White sand beaches, untouched coral reefs, ancient Mayan civilizations and impressive marine life – Belize has it all.
Divers and snorkelers will find an abundance of marine life at Glover’s Atoll, a protected reef system and the southernmost and smallest of Belize’s 3 atolls. Divers frequently encounter dolphins, turtles, sharks and manta rays there.
Catch a glimpse of the largest fish in the world – the whale shark – from Placencia, Belize. The gentle (believe it or not) creatures are typically found within only 20 feet of the water’s surface, and congregate in Belize each year to feed on fish eggs.
Belize has the highest concentration of Mayan sites of all the countries in Central America, and archeologists suggest that Carocol, believed to have been one of the most important political centers of the Mayan civilization, was home to more than double the number of people that currently live in Belize City, the country’s largest metropolitan area.
Laughing Bird Caye is one of the beautiful islands that make up the Belize Barrier Reef World Heritage Site.
A stingray is one of the impressive creatures you may come across on a snorkeling trip in Belize. Be careful not to walk along the ocean floor -- you wouldn’t want to step on one!
Actun Tunichil Muknal -- one of Belize’s many Mayan archaeological sites -- houses the skeleton of a teenage girl, dubbed “The Crystal Maiden” because of the sparkling, crystalized appearance of her bones. To reach the cave, visitors must embark on a 45-minute hike, followed by a swim to the inside of the cave. Visitors can also get a look at the remains of the 13 other humans that now share the cave with the Crystal Maiden.
Boats are anchored in the harbor of Belize City, the largest city in the small Central American country.
Belize is home to one of the world’s most endangered marine species, the sea turtle. Green, hawksbill and loggerhead turtles can all be found between the coast and the barrier reef.
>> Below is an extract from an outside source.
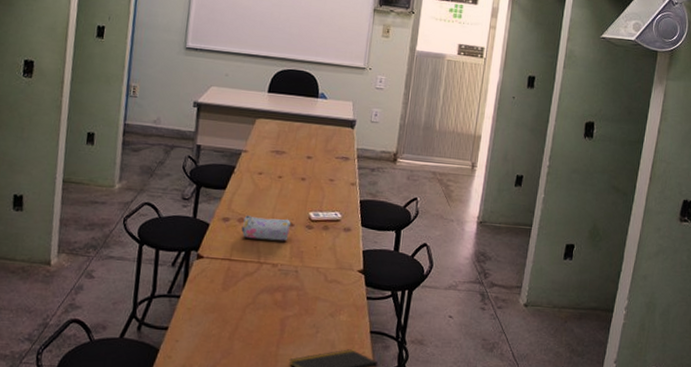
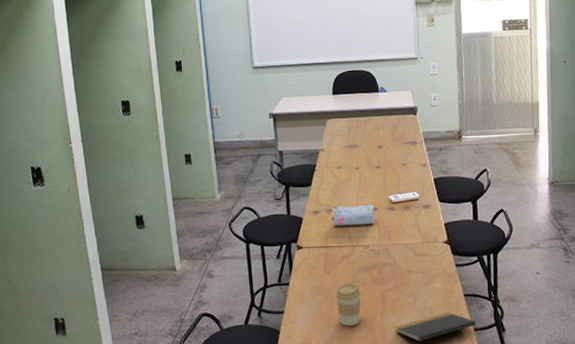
coffee cup: none [229,304,260,353] -> present [335,283,361,326]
The aptly named “Blue Hole” is a large collapsed sinkhole near the center of Lighthouse Reef. Explorer Jacques Cousteau named the hole one of the top scuba diving sites in the world.
Visit Half Moon Caye to get a look at one of the island’s 4,000 red-footed boobies.
One of the Silk Cayes – tiny, serene, white-sand islands on the Belize Barrier Reef.
The exquisite red lionfish. Watch out for them -- it’s their large venomous spines that make them resemble lions.
The sun rises over Half Moon Caye in Belize.
Antillean manatees can be found in the rivers, lagoons and coastal areas of Belize. Because of their slow metabolisms, they prefer shallow, warm water, and can be spotted in water only a few yards deep.